Sunday, February 12, 2006

Holy smokes--Dick Cheney just shot his hunting partner. Not just once, mind you, but according to reports, "sprayed him with shotgun pellets."

Is this the same guy who swears that tax cuts boost federal government revenue, whose former company is making Christ-knows-how-much money off of the war in Iraq*, and who has various senators demanding an investigation into his role in l'affaire Plame?

Couldn't he have just told the poor guy to go f* himself?

Dick, bubele, listen to me: sit in a chair and do nothing for a while. It can only help.

*Please do not email BlogTrog to rant about how Cheney is no longer associated with Halliburton. I believe he still profits from stock options and he still collects deferred compensation.

Sources
http://news.yahoo.com/s/ap/20060212/ap_on_go_pr_wh/cheney_hunting_accident
http://www.guardian.co.uk/international/story/0,,1247748,00.html
http://www.washingtonpost.com/wpdyn/content/article/2006/02/10/AR2006021001855.html

Thursday, February 02, 2006

Malleable freedoms

When is it OK to violate First Amendment rights? When someone wears a t-shirt under her jacket to the House Chamber? When cartoons depicting a religion in an ugly light are shown in a newspaper? Do we base the value of that violation on how many people it offends? How deeply it offends?

I see similarities between Cindy Sheehan's removal from PUS's speech the other night and the brouhaha in European newspapers over an anti-Muslim cartoon. We can argue about subject matter discrimination and viewpoint discrimination but in the land of the Supremes, the latter almost always triggers strict scrutiny (as do questions of race), while the former often gets intermediate scrutiny. (So do cases about gender: Sing it with me ladies--We're still number 2!) Issues requiring strict scrutiny almost never make it unscathed through that scrutiny. They're seen as highly suspect in the first place, and the gov has to prove not only that it had some compelling interest in discriminating against the point of view but also that the method used was necessary to achieve that compelling interest.
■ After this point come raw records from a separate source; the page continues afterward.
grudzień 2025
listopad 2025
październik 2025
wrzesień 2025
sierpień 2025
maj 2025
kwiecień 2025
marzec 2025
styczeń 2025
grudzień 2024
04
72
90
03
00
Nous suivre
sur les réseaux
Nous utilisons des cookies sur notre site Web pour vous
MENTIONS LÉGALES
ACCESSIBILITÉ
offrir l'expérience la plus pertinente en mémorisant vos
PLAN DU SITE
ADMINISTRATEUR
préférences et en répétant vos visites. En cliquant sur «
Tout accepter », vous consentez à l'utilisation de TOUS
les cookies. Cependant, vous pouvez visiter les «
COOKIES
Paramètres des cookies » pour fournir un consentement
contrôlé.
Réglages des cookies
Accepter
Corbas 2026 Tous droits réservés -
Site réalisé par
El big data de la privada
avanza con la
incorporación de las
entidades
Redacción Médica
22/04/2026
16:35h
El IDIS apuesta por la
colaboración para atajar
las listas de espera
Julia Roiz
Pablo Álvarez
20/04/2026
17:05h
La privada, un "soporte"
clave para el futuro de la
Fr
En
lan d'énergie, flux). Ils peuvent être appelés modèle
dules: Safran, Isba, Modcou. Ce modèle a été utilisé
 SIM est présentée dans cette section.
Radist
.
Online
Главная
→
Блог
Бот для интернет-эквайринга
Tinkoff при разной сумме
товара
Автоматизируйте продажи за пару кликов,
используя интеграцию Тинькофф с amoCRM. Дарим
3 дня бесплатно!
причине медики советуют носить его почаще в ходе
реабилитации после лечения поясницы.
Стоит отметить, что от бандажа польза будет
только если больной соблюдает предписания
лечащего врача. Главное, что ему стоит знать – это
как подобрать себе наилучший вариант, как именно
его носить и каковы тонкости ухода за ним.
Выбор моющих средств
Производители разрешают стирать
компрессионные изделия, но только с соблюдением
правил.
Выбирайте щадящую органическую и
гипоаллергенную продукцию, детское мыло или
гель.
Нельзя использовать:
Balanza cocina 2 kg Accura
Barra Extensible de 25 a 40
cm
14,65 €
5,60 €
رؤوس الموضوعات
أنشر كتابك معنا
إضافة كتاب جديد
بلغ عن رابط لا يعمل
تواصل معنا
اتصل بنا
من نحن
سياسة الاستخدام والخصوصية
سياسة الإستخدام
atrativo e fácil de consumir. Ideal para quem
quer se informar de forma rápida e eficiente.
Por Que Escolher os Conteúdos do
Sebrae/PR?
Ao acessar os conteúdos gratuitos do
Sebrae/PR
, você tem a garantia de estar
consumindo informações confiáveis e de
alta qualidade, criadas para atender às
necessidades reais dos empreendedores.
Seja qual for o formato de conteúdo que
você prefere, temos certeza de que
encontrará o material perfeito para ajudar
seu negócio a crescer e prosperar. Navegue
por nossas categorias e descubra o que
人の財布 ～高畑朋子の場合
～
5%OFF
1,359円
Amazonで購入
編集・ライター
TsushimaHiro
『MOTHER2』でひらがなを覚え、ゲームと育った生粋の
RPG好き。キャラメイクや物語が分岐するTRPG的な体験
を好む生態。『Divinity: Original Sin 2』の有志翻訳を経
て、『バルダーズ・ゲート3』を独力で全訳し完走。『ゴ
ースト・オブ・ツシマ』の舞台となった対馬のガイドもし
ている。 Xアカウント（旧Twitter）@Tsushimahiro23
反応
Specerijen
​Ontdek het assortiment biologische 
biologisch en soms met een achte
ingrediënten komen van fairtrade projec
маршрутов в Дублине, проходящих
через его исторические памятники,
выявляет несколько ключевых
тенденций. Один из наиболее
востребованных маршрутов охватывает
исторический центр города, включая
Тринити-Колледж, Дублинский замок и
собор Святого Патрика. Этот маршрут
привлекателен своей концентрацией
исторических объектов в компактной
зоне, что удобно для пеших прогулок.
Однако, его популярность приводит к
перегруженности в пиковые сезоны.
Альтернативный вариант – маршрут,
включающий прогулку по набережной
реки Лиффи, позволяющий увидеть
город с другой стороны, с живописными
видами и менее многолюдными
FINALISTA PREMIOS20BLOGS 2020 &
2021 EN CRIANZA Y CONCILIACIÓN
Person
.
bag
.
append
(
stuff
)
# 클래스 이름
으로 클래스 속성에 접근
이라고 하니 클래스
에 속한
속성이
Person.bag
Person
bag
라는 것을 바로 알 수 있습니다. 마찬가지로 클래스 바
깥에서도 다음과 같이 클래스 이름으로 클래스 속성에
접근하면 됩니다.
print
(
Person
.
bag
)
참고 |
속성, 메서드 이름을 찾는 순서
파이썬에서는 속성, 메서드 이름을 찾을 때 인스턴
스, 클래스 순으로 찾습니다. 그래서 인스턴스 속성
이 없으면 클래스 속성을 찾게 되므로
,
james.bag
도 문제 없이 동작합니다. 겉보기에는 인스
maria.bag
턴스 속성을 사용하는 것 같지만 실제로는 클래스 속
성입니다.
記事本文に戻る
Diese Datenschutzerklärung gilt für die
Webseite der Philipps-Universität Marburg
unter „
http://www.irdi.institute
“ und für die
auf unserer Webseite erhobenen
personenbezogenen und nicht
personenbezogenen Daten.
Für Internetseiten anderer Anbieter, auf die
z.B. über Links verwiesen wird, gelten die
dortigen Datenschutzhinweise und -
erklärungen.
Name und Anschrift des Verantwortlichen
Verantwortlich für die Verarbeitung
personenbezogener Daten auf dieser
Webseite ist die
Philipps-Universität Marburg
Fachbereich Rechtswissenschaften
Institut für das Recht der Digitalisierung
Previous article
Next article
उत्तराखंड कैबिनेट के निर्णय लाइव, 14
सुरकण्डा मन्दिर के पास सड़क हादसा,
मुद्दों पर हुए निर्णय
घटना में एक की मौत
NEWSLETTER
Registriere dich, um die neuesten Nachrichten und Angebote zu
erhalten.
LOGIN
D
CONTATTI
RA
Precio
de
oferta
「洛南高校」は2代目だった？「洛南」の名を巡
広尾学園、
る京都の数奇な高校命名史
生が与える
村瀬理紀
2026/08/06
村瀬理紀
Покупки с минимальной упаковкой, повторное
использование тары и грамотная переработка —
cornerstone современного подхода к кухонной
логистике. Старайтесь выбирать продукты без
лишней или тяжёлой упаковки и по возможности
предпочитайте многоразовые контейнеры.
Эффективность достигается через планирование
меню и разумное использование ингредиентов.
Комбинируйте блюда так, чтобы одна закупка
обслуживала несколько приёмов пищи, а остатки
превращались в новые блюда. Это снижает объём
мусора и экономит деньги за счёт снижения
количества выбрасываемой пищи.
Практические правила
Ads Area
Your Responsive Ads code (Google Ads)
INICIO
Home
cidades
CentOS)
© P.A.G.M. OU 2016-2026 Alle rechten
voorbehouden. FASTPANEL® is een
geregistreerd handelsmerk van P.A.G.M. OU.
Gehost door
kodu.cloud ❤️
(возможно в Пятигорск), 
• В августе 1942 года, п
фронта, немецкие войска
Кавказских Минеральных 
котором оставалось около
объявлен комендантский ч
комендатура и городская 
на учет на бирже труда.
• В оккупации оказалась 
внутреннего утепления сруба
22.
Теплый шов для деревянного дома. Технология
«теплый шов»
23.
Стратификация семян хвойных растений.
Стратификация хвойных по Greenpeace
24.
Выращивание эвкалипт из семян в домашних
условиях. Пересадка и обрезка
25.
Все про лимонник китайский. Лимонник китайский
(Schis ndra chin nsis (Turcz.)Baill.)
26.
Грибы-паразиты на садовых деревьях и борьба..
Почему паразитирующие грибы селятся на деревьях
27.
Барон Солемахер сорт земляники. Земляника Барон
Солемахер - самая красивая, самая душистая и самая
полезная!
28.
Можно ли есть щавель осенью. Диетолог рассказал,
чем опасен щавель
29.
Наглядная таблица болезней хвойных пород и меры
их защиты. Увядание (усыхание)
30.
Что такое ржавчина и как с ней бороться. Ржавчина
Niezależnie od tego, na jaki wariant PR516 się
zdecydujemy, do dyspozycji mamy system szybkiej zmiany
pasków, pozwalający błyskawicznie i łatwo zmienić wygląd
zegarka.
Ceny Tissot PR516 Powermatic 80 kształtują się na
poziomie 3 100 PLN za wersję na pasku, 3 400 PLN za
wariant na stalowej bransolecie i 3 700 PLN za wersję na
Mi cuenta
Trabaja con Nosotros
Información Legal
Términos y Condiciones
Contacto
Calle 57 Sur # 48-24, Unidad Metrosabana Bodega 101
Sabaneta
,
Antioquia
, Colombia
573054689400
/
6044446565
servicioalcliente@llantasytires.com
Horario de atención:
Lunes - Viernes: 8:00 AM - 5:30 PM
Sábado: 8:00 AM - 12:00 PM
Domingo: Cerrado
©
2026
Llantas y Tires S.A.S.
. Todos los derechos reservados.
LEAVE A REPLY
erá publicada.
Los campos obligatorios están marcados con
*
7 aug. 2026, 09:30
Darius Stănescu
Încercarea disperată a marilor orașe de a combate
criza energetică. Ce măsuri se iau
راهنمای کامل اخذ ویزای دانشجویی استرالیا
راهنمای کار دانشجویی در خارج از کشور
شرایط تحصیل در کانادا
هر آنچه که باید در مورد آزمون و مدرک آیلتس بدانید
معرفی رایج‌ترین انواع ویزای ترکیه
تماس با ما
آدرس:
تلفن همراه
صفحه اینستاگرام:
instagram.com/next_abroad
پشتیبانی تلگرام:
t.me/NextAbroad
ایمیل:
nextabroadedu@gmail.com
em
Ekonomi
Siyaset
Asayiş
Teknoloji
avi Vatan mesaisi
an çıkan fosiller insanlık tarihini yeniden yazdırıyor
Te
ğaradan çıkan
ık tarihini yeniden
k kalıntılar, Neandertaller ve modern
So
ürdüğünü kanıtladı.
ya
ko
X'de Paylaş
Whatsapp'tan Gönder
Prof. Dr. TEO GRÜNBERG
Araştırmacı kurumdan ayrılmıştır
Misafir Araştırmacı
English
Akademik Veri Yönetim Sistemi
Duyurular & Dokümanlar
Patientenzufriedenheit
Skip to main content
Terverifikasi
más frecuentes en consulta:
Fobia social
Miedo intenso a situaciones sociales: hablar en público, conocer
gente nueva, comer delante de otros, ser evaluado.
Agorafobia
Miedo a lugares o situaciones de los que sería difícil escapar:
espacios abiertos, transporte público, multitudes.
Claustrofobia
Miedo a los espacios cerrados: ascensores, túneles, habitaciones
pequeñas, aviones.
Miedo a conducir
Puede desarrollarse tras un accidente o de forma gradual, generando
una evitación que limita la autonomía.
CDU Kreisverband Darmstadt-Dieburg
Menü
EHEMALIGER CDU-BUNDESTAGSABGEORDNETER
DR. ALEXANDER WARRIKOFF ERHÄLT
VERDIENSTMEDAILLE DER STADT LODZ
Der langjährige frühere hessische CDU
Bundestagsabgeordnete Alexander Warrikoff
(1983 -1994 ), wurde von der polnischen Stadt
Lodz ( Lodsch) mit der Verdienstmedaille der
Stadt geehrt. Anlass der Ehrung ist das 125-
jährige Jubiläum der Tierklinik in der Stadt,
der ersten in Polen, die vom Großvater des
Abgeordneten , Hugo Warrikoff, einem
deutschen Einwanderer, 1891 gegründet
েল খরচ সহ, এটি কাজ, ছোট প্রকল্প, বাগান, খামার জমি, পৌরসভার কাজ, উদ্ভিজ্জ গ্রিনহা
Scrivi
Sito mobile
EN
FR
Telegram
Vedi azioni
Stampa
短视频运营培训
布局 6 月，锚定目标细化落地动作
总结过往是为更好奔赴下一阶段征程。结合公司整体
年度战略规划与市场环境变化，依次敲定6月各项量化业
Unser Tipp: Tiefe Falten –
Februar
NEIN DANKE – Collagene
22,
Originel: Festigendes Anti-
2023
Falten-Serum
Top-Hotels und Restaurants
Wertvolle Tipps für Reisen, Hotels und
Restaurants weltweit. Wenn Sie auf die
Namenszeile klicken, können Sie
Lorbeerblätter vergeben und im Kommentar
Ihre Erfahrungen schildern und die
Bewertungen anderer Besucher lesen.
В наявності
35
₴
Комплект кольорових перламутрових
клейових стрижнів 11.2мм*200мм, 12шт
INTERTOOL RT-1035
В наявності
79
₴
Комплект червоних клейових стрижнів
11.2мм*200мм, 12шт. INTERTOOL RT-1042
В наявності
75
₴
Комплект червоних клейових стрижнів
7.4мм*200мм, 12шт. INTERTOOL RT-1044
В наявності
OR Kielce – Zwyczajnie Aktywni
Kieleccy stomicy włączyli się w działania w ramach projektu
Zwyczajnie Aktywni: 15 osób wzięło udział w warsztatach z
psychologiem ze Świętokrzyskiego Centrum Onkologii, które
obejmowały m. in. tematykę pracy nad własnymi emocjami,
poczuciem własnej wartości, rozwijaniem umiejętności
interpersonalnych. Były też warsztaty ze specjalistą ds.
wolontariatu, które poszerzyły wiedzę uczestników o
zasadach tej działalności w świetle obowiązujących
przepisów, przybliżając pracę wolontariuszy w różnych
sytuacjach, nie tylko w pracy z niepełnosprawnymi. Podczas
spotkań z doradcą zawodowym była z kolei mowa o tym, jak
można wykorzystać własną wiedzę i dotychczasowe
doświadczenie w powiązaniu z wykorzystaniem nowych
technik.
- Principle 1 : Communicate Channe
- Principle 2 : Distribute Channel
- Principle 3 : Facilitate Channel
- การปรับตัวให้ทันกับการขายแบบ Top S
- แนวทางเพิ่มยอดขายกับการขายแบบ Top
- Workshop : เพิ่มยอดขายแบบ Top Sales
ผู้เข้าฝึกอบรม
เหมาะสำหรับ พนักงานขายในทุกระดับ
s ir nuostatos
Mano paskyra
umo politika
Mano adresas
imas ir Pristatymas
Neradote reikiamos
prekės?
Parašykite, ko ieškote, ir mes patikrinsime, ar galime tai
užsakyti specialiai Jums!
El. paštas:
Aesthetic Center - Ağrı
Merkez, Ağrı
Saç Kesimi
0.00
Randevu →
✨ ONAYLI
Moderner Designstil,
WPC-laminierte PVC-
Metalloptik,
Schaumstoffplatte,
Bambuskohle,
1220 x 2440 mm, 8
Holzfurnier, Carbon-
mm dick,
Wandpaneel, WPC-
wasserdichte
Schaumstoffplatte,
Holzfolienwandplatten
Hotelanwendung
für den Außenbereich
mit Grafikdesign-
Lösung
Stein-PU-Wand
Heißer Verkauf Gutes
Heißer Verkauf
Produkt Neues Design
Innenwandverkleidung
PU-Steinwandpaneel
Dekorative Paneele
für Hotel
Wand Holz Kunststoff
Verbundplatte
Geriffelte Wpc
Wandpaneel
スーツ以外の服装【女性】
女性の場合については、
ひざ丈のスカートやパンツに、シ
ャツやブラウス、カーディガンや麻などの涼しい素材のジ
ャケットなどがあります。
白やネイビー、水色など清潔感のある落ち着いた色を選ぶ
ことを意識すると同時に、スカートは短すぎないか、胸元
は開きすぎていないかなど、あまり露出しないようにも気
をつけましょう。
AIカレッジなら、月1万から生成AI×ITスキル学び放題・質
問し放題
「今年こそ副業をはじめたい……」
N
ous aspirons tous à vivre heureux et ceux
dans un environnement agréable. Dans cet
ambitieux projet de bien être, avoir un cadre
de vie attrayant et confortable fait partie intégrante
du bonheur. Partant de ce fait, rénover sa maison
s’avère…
So if we look at dissent in the House Chamber, and no one argues about whether the wearing of a particular shirt is an expression of dissent, we could argue whether there was compelling interest of the gov to quash dissent. Obviously Fellow Trogs know where I come down on that. However, even if we were to shoehorn past that issue and determine the gov did in fact have some "compelling" (cough) interest, it could have been achieved by, for example, asking Sheehan to cover her shirt, instead of bodily removing her, arresting her and jailing her. It becomes a question of the method used, which I think was completely unnecessary to achieve the objective.

The other issue is trickier b/c while it involves religion, it also an inherent shaky balance of a national culture subsuming another one; in this case, one based on a religion. Nonpluralistic societies struggle with this idea and how to balance competing interests. On the one hand, people should be allowed to see an editorial cartoon and come to their own conclusions. On the other, what is the value of allowing a national ethnicity to subsume yours if you can still be otherized whenever it suits the dominant culture to do so?

In listening to this issue play out, I hear arguments about freedom of expression and I hear slamming of Islam, but I hear very little about this last idea, and frankly, the refusal of any of the European countries struggling with this to have an out-front discussion about it just ensures its continuance.